***** SELECTED PASSAGE *****
7.  Whose sin was worse, and why?

 

“And Adam was not deceived, but the woman being deceived, fell into transgression.”  I Timothy 2:14.

 

Answer:  While Eve was deceived, Adam sinned with his eyes wide open.  Therefore, Adam’s sin was worse.

 

 

8.  What was the significance of Adam’s willful sin?

 

“….  For the judgment which came from one offense resulted in condemnation….  Romans 5:16.  “Therefore, as through one man’s [Adam’s] offense judgment came to all men, resulting in condemnation….  Romans 5:18.  “For as by one man’s disobedience many were made sinners….  Romans 5:19.  “Even Levi, who receives tithes, paid tithes through Abraham, so to speak, for he was still in the loins of his father when Melchizedek met him.”  Hebrews 7:9-10.

 

Answer:  The word “judgment” in Romans 5:16 and the word “condemnation” in Romans 5:16, 18 are courtroom terms.  What Romans 5 is saying is that Adam’s willful sin brought a judgment and condemnation upon all mankind who came after him.  Or as Romans 5:19 plainly says, “by one man’s [Adam’s] disobedience many were made sinners….”  But how can that be?  We weren’t even born yet.  It is true in the same way that Hebrews 7:9-10 above tells us that Levi paid tithes through Abraham even though Levi, as Abraham’s great-grandson had not even been born yet.  Sometimes this is called corporate personality.  Levi was credited as having paid tithes to Melchizedek because he was in the lineage of Abraham.
*****
## PROMPT 1
Answer these questions from the passage on Adam's sin, one answer per line:
(a) What was the difference between how Eve sinned and how Adam sinned?
(b) What kind of terms are "judgment" and "condemnation" in Romans 5?
(c) Why was Levi credited with paying tithes to Melchizedek?
## PROMPT 2
Repeat the part of the passage on Adam's sin that opens with the words "Answer:  While Eve" and closes with "Adam’s willful sin?".
***** EXERCISE DATA *****
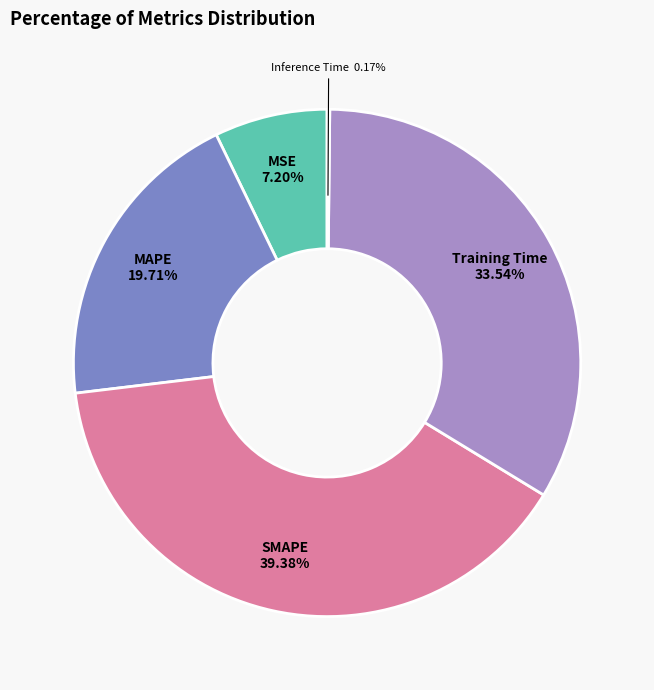

Which category has the biggest portion of the pie?

SMAPE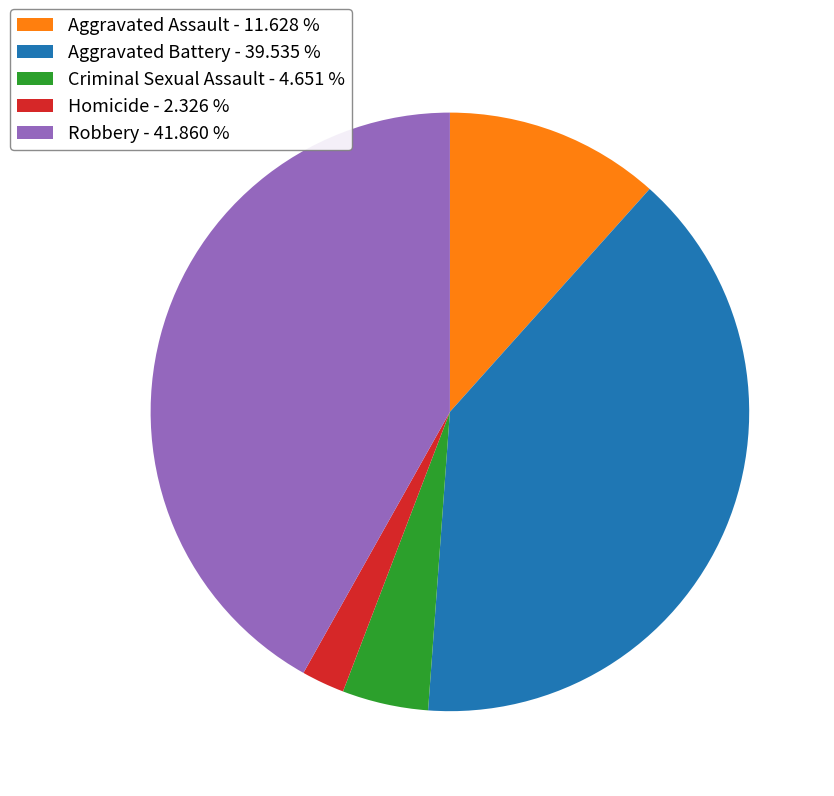

What is the ratio of the value at Criminal Sexual Assault to the value at Homicide?

2.0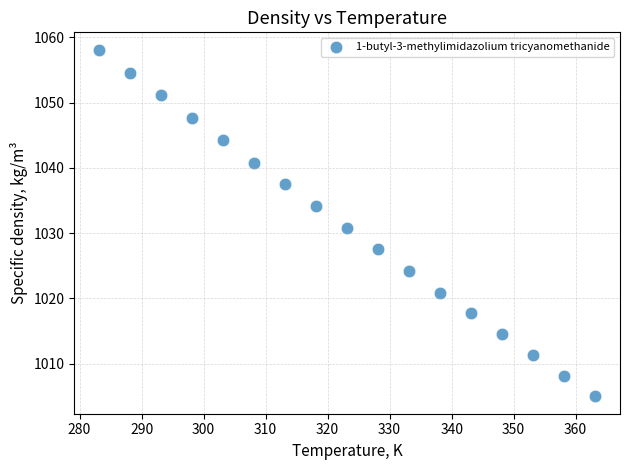

What is the range of Y values (max minus min)?

53.1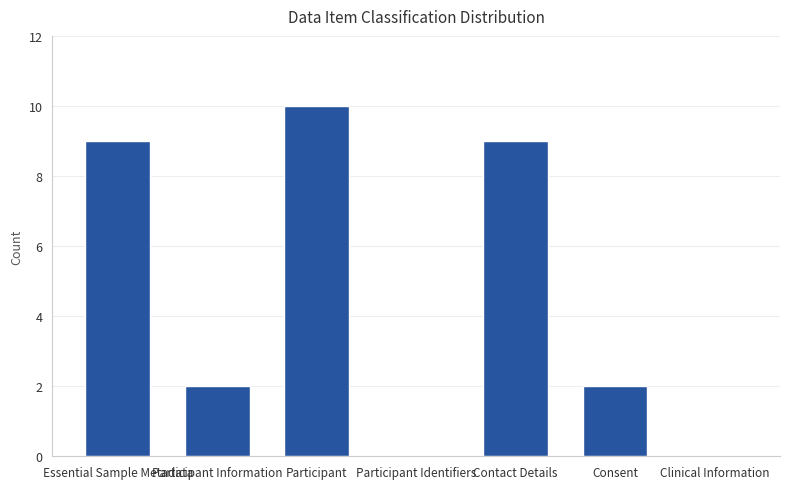

Which category has the highest value across all series?

Participant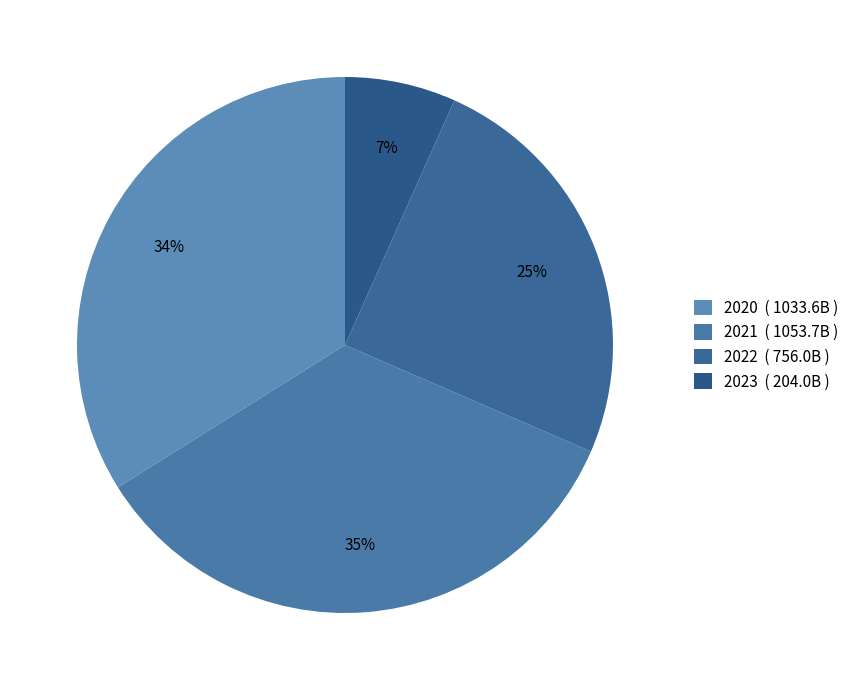

Combined, what portion of the pie is 2021 and 2022?

59.4%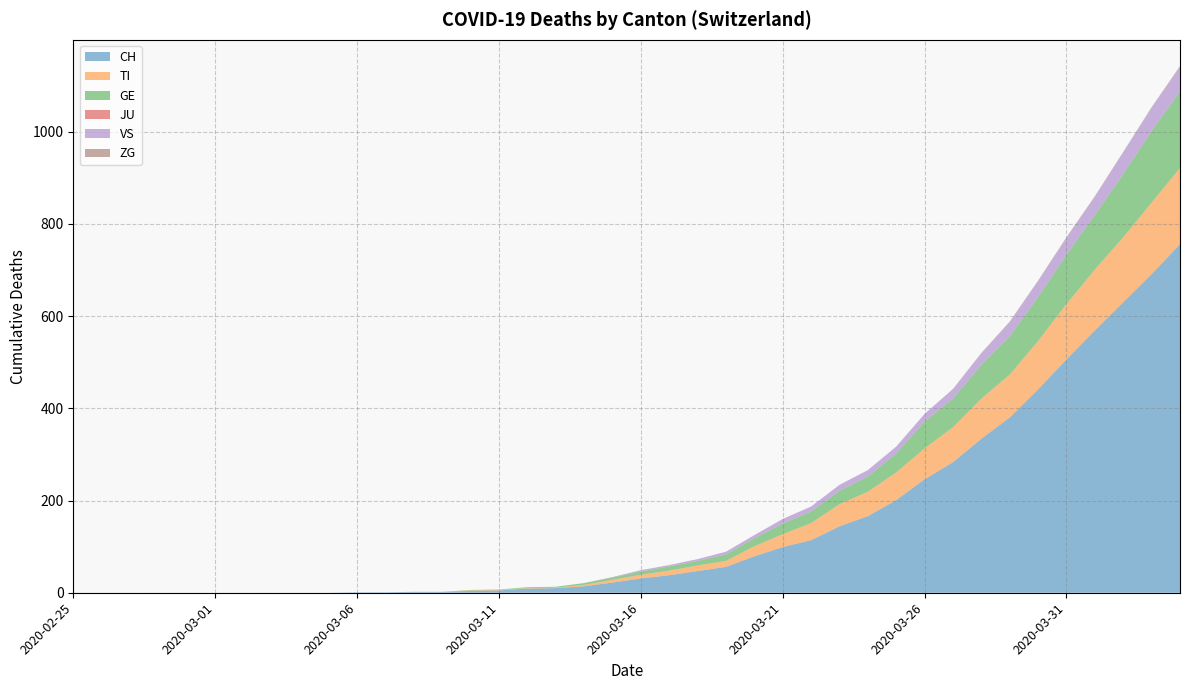

Reading left to right, list all the values displayed in this chart.

CH: 0	0	0	0	0	0	0	0	0	0	1	1	2	2	4	5	9	10	14	22	31	38	47	56	79	99	114	144	166	201	246	283	334	380	441	506	569	630	691	756
TI: 0	0	0	0	0	0	0	0	0	0	0	0	0	0	1	1	1	1	3	6	8	10	12	13	22	28	37	48	53	60	67	76	87	93	105	120	132	141	155	165
GE: 0	0	0	0	0	0	0	0	0	0	0	0	0	0	1	1	2	2	4	5	7	9	10	14	17	23	25	29	33	41	58	62	73	83	95	107	118	137	155	166
JU: 0	0	0	0	0	0	0	0	0	0	0	0	0	0	0	0	0	0	0	0	0	0	0	0	0	0	0	0	0	0	0	0	0	0	0	0	0	0	0	0
VS: 0	0	0	0	0	0	0	0	0	0	0	0	0	0	0	0	0	0	0	1	3	3	4	6	7	10	11	13	14	15	17	21	25	31	35	37	40	47	51	53
ZG: 0	0	0	0	0	0	0	0	0	0	0	0	0	0	0	0	0	0	0	0	0	0	0	0	0	0	0	0	0	0	0	0	1	1	1	1	1	1	1	2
*****
## TASK OUTPUT 1
(a) Eve was deceived, while Adam sinned with his eyes wide open.
(b) They are courtroom terms.
(c) He was in the lineage of Abraham.

## TASK OUTPUT 2
Answer:  While Eve was deceived, Adam sinned with his eyes wide open.  Therefore, Adam’s sin was worse.

 

 

8.  What was the significance of Adam’s willful sin?